TRY IT:
Copy out the data below word for word, leaving out the pictures.

[Physical quantity readout data]
——————————

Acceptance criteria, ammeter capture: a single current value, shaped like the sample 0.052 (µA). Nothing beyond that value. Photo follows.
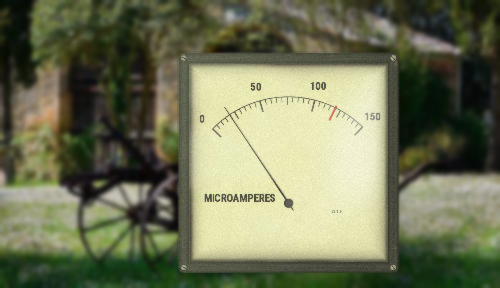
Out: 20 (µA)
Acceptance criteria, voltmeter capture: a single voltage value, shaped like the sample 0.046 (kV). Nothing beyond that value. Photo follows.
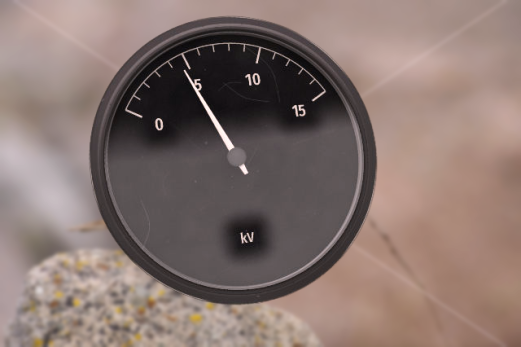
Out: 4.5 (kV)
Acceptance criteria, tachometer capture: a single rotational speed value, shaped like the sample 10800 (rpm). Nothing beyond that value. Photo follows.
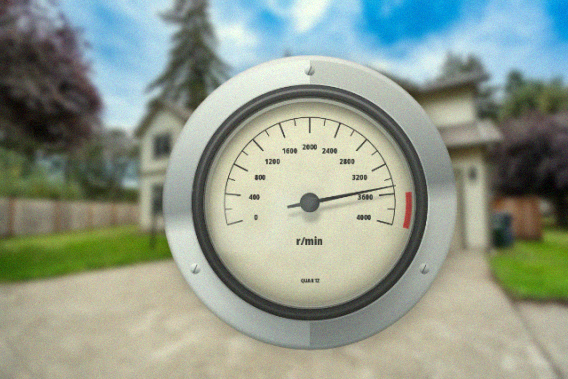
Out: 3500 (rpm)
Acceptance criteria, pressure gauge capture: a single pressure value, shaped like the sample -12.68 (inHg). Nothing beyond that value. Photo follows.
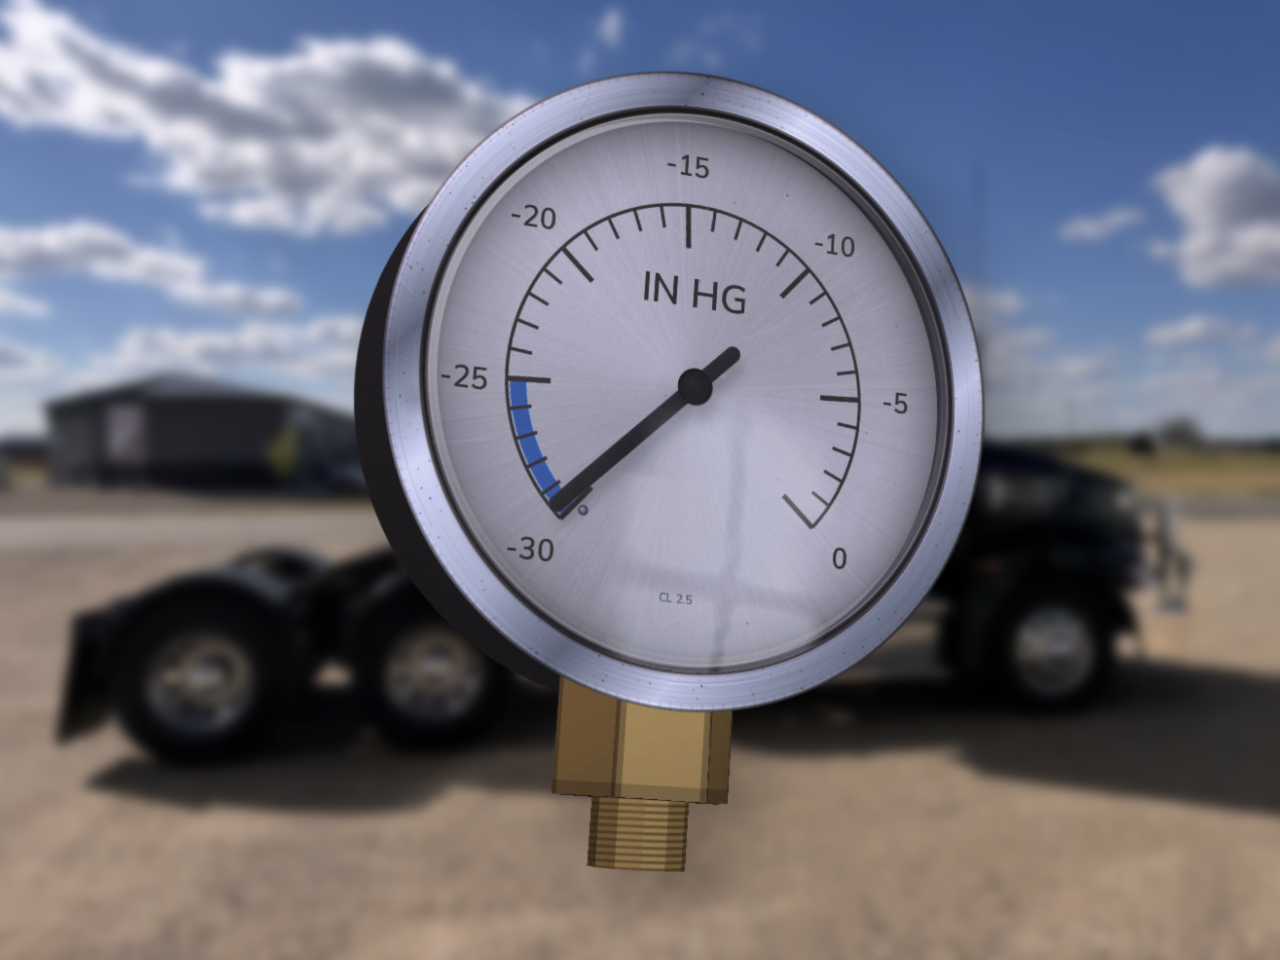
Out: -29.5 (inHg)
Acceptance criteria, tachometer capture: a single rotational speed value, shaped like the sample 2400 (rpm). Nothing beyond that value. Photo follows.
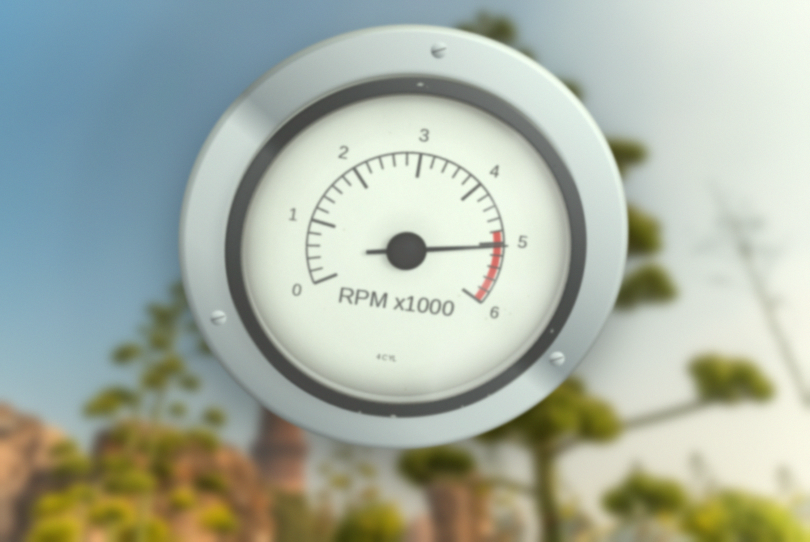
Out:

——————————

WRITTEN SOLUTION:
Acceptance criteria, ammeter capture: a single current value, shaped like the sample 0.052 (µA). Nothing beyond that value. Photo follows.
Out: 20 (µA)
Acceptance criteria, voltmeter capture: a single voltage value, shaped like the sample 0.046 (kV). Nothing beyond that value. Photo follows.
Out: 4.5 (kV)
Acceptance criteria, tachometer capture: a single rotational speed value, shaped like the sample 10800 (rpm). Nothing beyond that value. Photo follows.
Out: 3500 (rpm)
Acceptance criteria, pressure gauge capture: a single pressure value, shaped like the sample -12.68 (inHg). Nothing beyond that value. Photo follows.
Out: -29.5 (inHg)
Acceptance criteria, tachometer capture: a single rotational speed value, shaped like the sample 2400 (rpm). Nothing beyond that value. Photo follows.
Out:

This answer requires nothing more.